Dynamics in the boundary layer of a flat particle

• Published in: Powder technology Vol. 221; pp. 312 - 317
• Main Authors: Nedeff, Valentin, Moşneguţu, Emilian, Panainte, Mirela, Ristea, Mihail, Lazăr, Gabriel, Scurtu, Dan, Ciobanu, Bogdan, Timofte, Adrian, Toma, Ştefan, Agop, Maricel
• Format: Journal Article
• Language: English
• Published: Amsterdam Elsevier B.V 01.05.2012; Elsevier
• Subjects: Applied sciences; Boundary layer; Chemical engineering; equations; Exact sciences and technology; Heterogeneous mixture; Kinks; Magnus effect; Miscellaneous; powders; Separation process; Solid-solid systems; Solitons; spinning; Separation process; Kinks; Heterogeneous mixture; Solitons; Boundary layer; Magnus effect; Fractal; Solid particle; Velocity distribution
• ISSN: 0032-5910; 1873-328X
• DOI: 10.1016/j.powtec.2012.01.019

The paper presents a theoretical study of the source of the spinning movement of the solid particles flowing in a moving fluid and the influence of the resulting Magnus force on the particles' trajectories along the stream lines, based on interactions occurring in the boundary layers.

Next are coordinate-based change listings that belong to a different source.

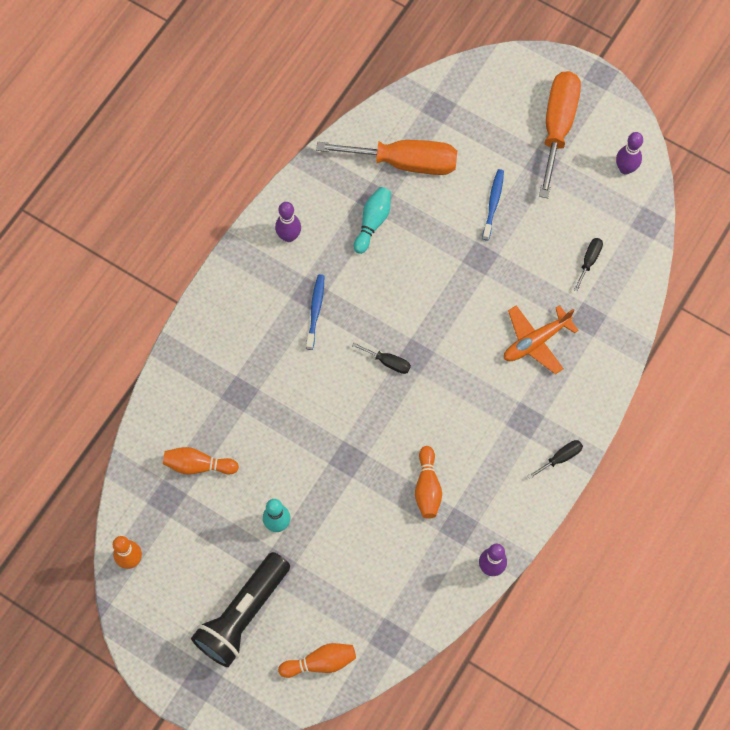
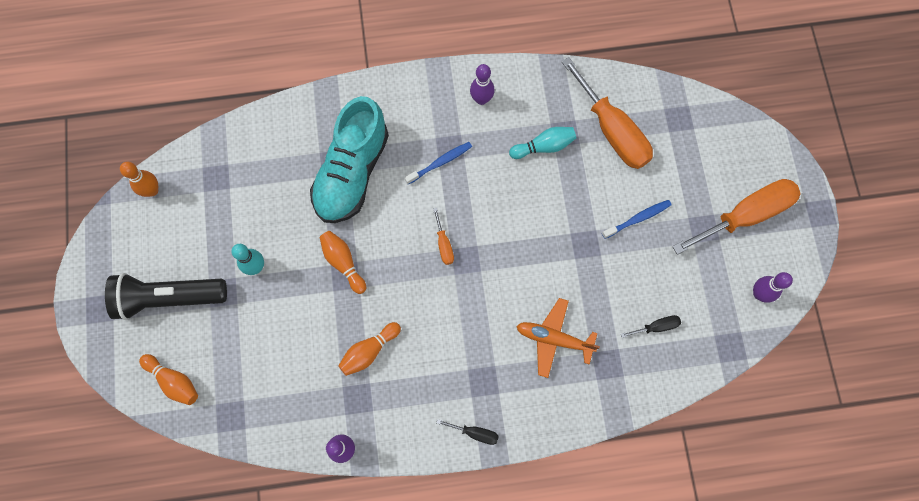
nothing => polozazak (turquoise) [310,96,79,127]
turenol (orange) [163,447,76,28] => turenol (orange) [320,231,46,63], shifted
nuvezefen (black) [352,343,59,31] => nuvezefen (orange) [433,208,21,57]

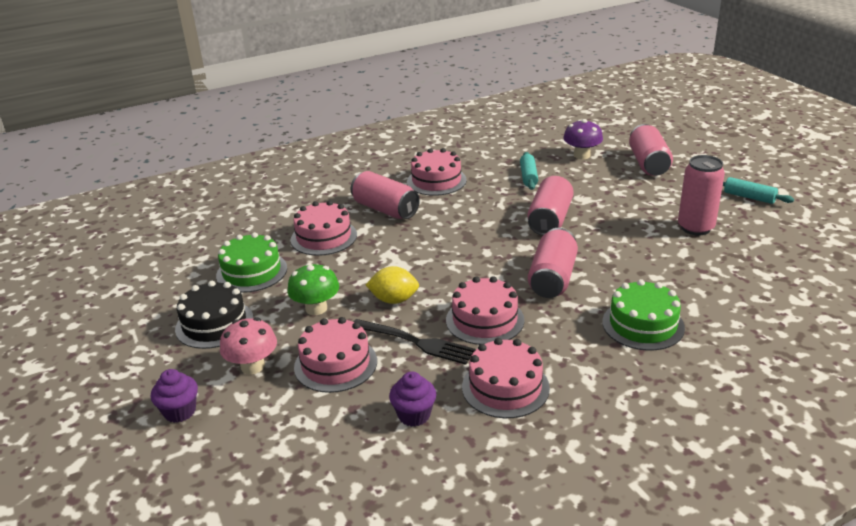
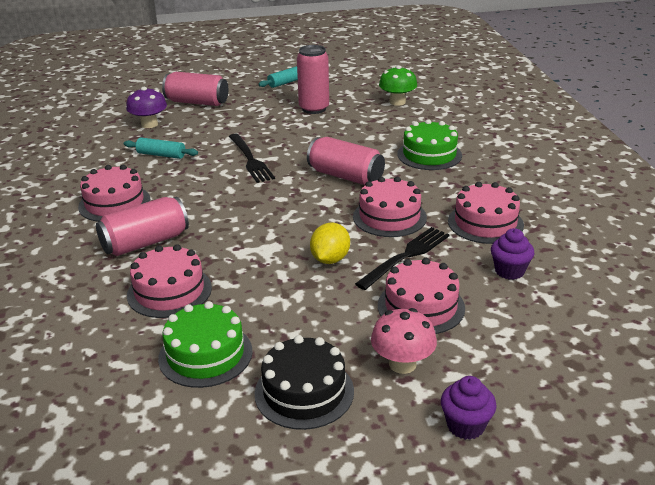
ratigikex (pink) [527,176,47,60] =>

The subject is important for technological applications, like aerodynamic separation process of a mixture of solid particles. First, it is shown that the boundary layer equations generate local soliton-type, kink-type and soliton-kink-type nonlinear solutions for the velocity field. Using Prandtl's equations for boundary layer, nonlinear solutions of the velocity field are obtained. It was found that through the interaction on the boundary layers, the transition from the movement on continuous and differentiable curves (stream lines) to the movement on continuous and non-differentiable curves (fractal curves) occurs. This last characteristic can be used in the separation process of the solid components from a heterogeneous mixture. The diagrams of the force field induced by Magnus effect and of the local velocity show that the two parameters have a maximum along y direction, with a rapid decrease to zero for larger y values. The angular velocity has a similar variation, but the decrease is to a limit value. The variations confirm the existence of the limit layer. [Display omitted] ► Considerations on generation/dynamics analysis in the boundary layer are made. ► Prandtl's equations for boundary layer are written. ► Nonlinear solutions of the velocity field are obtained. ► The force field induced by Magnus effect is given.